Si l’on accepte l’idée que la fabrication de l’échec tient au fonctionnement ordinaire du système scolaire, la question se pose : ne peut-on s’attaquer aux causes plutôt qu’aux symptômes ? Est-ce le rôle des services et des opérateurs de soutien ? À supposer qu’ils le veuillent, de quel droit, au nom de quelle légitimité, se prendraient-ils pour la conscience, voire le " Surmoi " du système scolaire ? Il est évident que ce ne peut être une tâche à plein temps, qui définirait officiellement leur identité principale. Il n’est d’ailleurs nullement question, dans mon esprit, de suggérer d’abandonner le travail avec les enfants pour faire de l’agitation dans la salle des maîtres. Mais peut-être y a-t-il un équilibre à chercher entre l’énergie mise à intervenir auprès d’un certain nombre d’enfants en difficulté et l’énergie vouée à faire évoluer le système ! Vous connaissez le proverbe chinois ou la maxime qu’on prête à Mao Tse Toung : " Mieux vaut enseigner à pêcher à quelqu’un plutôt que de lui donner un poisson ". Le soutien ne s’attaque pas aux causes structurelles de l’échec. Non qu’il soit illégitime de faire ce qu’on peut pour les enfants aujourd’hui en échec ou en difficulté ; ce sont les produits du système tel qu’il est. À moyen terme, cependant, pour éviter de se retrouver chaque jour ou presque devant des situations désespérées, chaque opérateur de soutien a sûrement la tentation et l’envie de s’en prendre aux causes, de prévenir plutôt que d’essayer de remédier. Mais ce n’est pas ce qu’on lui demande au premier chef. On le ne paie pas pour critiquer l’école. Il court donc certains risques s’il s’engage dans un combat contre les degrés, les procédures d’évaluation, les didactiques en vigueur. Surtout s’il s’engage seul. À la crainte du conflit avec l’autorité scolaire ou les enseignants titulaires s’ajoute l’ambivalence compréhensible de professionnels dont le rôle prend en partie racine dans les dysfonctionnements du système. Le succès de la prévention, c’est en fin de compte l’effondrement du marché de la thérapie. Les dentistes perdraient leur clientèle si chacun de leurs patients suivaient tous les bons conseils qu’ils leur prodiguent…

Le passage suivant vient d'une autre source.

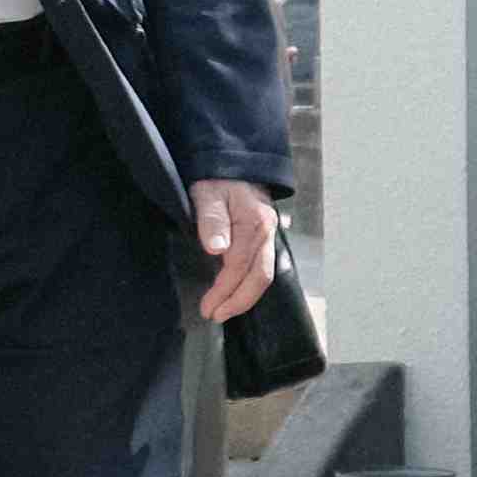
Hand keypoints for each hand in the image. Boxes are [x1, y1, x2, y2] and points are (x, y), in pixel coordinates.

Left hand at [191, 179, 278, 325]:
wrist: (233, 161)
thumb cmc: (216, 177)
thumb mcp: (207, 193)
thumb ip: (211, 220)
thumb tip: (216, 248)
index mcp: (254, 222)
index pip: (239, 265)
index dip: (223, 289)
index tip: (207, 306)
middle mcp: (266, 231)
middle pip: (260, 276)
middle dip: (239, 301)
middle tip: (216, 315)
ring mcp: (268, 234)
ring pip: (264, 274)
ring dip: (245, 296)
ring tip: (224, 310)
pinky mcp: (264, 236)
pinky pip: (262, 266)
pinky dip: (250, 284)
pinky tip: (235, 292)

Une association professionnelle n’échappe jamais complètement à la tentation du corporatisme. Mais c’est aussi un lieu possible de définition d’une politique à long terme, assignant au soutien une double vocation, à la fois recherche d’un moindre mal pour les élèves qui sont en échec aujourd’hui et contribution à une politique de prévention pour demain.

Parmi les raisons d’hésiter, l’une des plus honorables touche certainement au dilemme suivant : a-t-on a le droit de distraire une partie de son temps de travail pour préparer l’avenir ? La lutte contre l’échec est un rocher de Sisyphe, chaque génération est un recommencement. Et pour chacune, on pourrait toujours faire plus. Les enseignants qui s’engagent le plus activement dans la lutte contre l’échec scolaire se sentent, paradoxalement, les plus facilement coupables de " ne pas en faire assez ". Ils ont souvent l’impression qu’une prise en charge un peu plus intensive, l’essai d’une nouvelle démarche, une conversation plus approfondie avec les parents pourraient sauver un enfant du redoublement, ici et maintenant. Or, préparer l’avenir, c’est se désintéresser partiellement du présent. Peut-on, même dans l’intention de préparer l’avenir, ne pas engager toute son énergie dans la résolution des problèmes urgents ? C’est un dilemme qu’il est difficile d’affronter seul. D’où l’importance d’en faire un choix collectif.